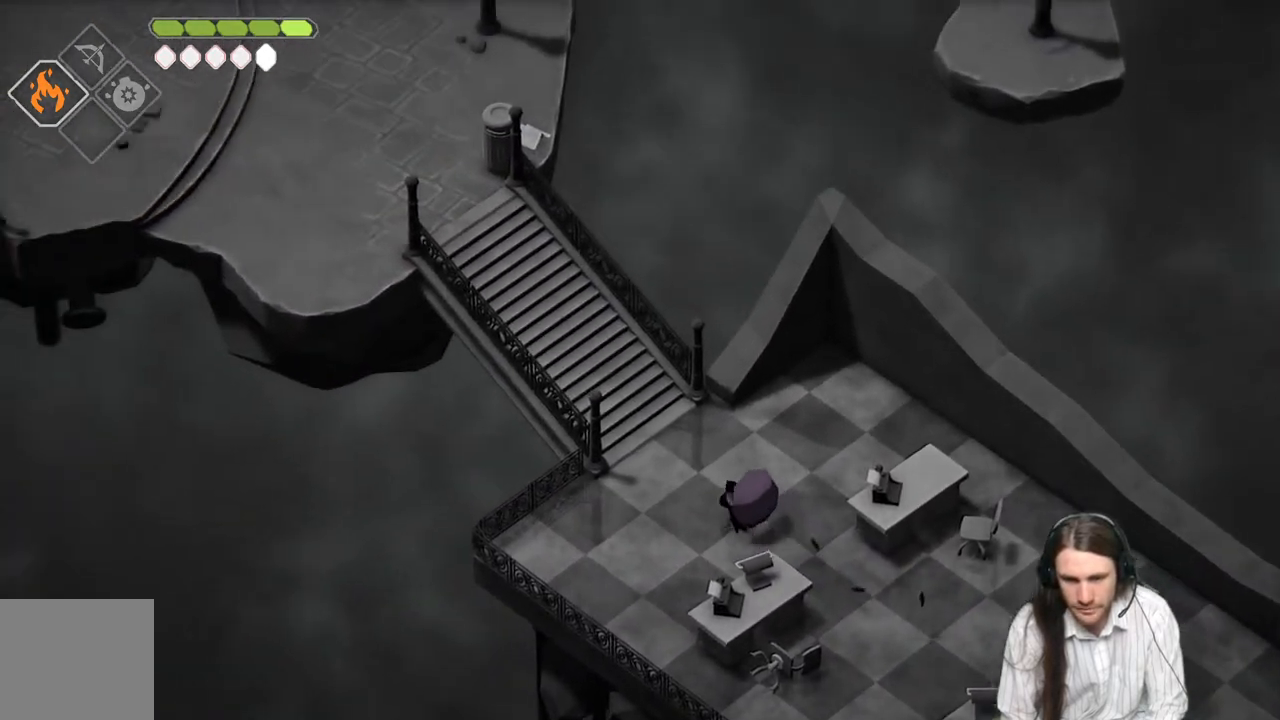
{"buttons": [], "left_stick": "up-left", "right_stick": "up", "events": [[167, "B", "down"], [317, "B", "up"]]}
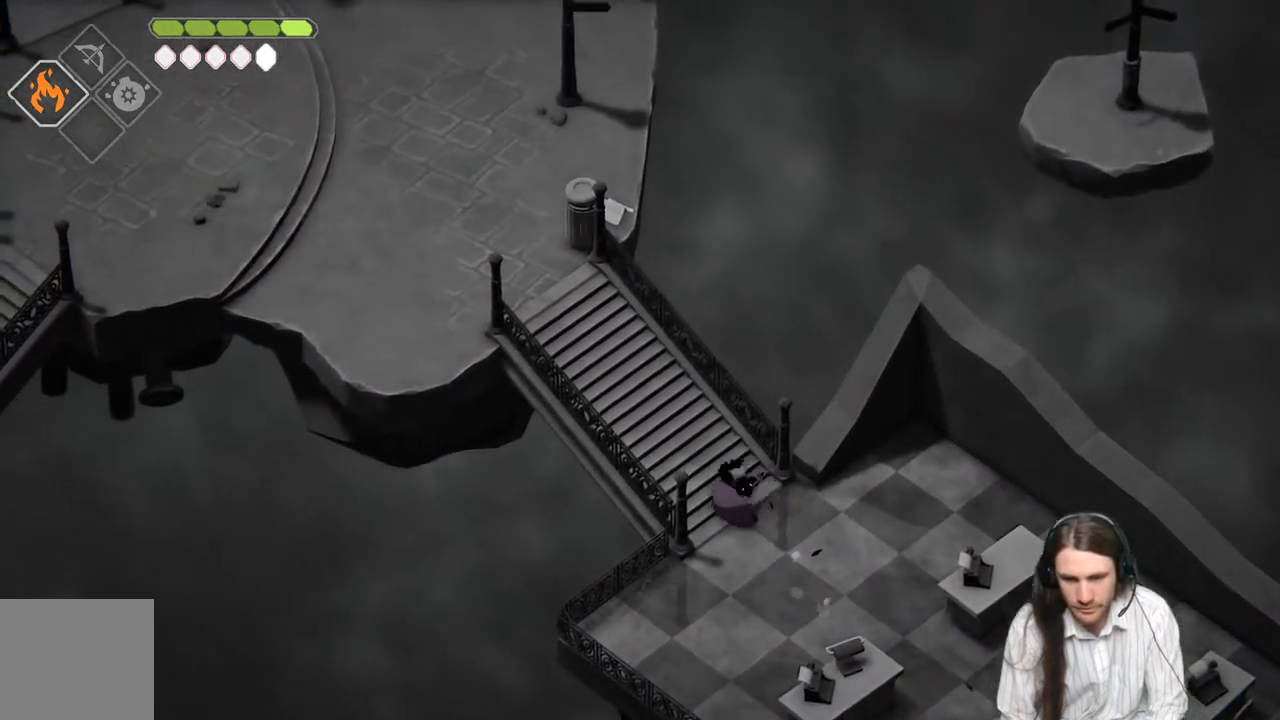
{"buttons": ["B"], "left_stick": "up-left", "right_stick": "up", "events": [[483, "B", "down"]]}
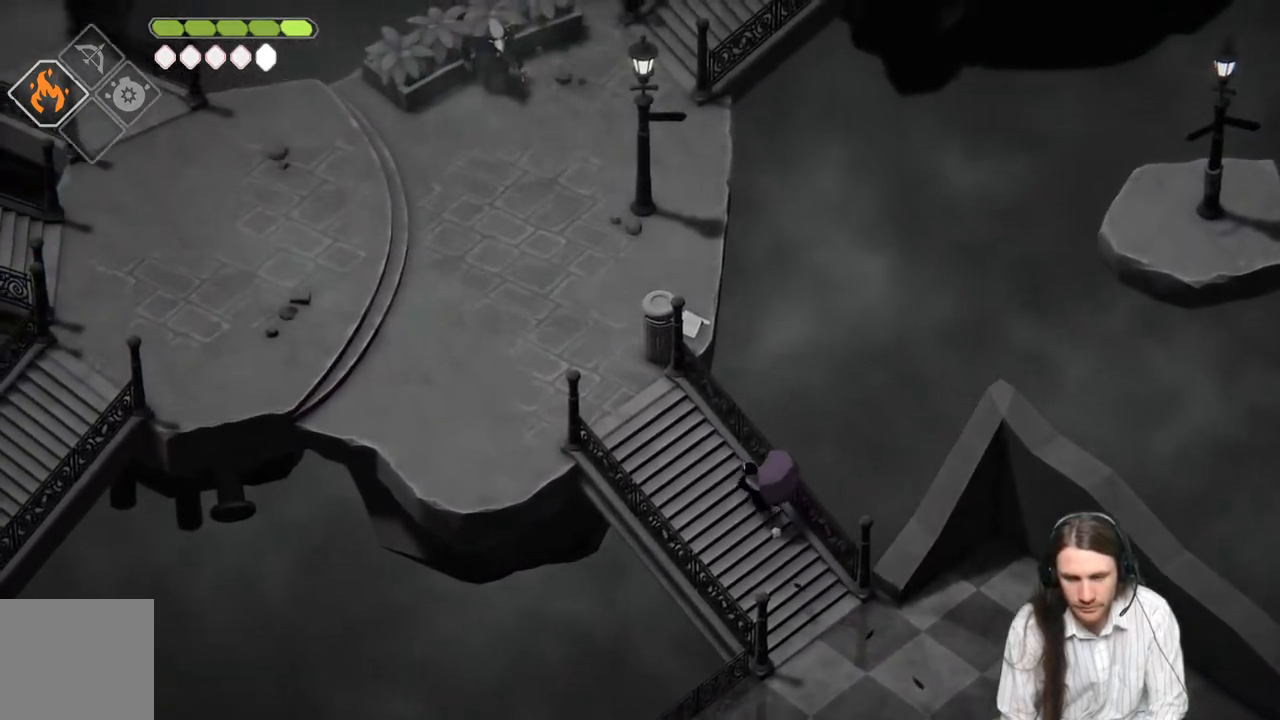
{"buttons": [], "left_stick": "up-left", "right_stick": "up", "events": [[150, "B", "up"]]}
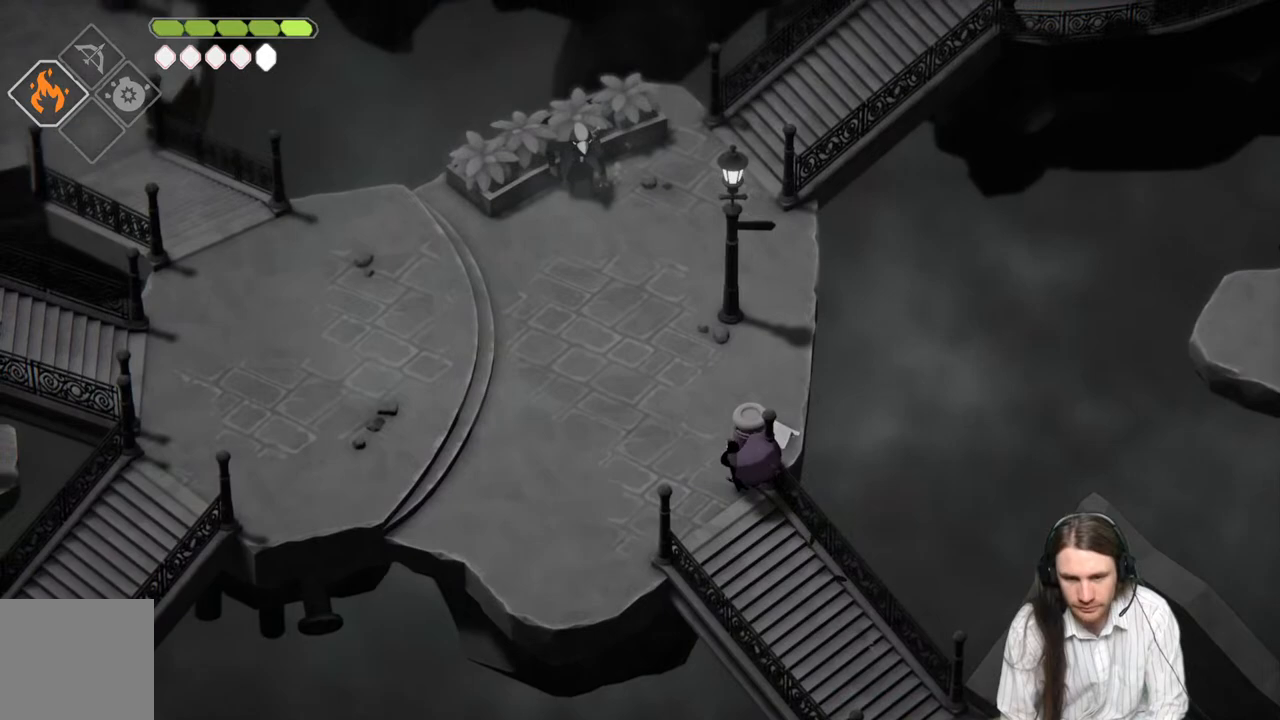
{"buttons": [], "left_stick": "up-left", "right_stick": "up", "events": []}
^^^^^^^^^^^^^^^^
▶ Brief
The material above holds pictures; copy everything else in it exactly.

▶ Final answer
{"buttons": [], "left_stick": "up-left", "right_stick": "up", "events": [[167, "B", "down"], [317, "B", "up"]]}
{"buttons": ["B"], "left_stick": "up-left", "right_stick": "up", "events": [[483, "B", "down"]]}
{"buttons": [], "left_stick": "up-left", "right_stick": "up", "events": [[150, "B", "up"]]}
{"buttons": [], "left_stick": "up-left", "right_stick": "up", "events": []}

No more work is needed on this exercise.